The number of companies affected by fraudulent activity has jumped year-on-year to 71 per cent, according to over 900 senior executives polled globally in the latest Kroll Global Fraud Report.
This is sharply up from their previous year’s findings, which indicated 63 per cent of European companies were affected by fraud. The new 2013 report further noted an increase in every of the seven categories of fraud it measures.
The global average of businesses reporting to have been a victim of fraudulent activity is put by the report at 70 per cent.

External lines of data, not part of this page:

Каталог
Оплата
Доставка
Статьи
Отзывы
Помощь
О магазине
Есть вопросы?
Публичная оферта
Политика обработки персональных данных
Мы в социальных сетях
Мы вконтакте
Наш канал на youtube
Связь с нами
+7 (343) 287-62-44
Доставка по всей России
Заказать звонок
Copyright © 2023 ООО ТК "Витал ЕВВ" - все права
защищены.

The largest increase was in vendor, supplier or procurement fraud, which it says now affects 17 per cent of firms, up from nine per cent the year before.
The seventh annual fraud report, commissioned by Kroll along with the Economist Intelligence Unit, finds the globalisation of commerce is increasing fraud exposure, as companies branch out into overseas markets where there is more risk, and increase their reliance on outsourcing.
Business dealing with markets like Africa, India and Latin America carries the most risk, increasing the vulnerability of 30 per cent of companies to fraud, while half of all firms said they would not presently consider expanding into these and other particular markets overseas because of the risk of corruption. One of the highest general fraud levels identified by territory this year was in India, where incidences of fraud committed by vendors and suppliers were well above the global average, as well as the BRIC average.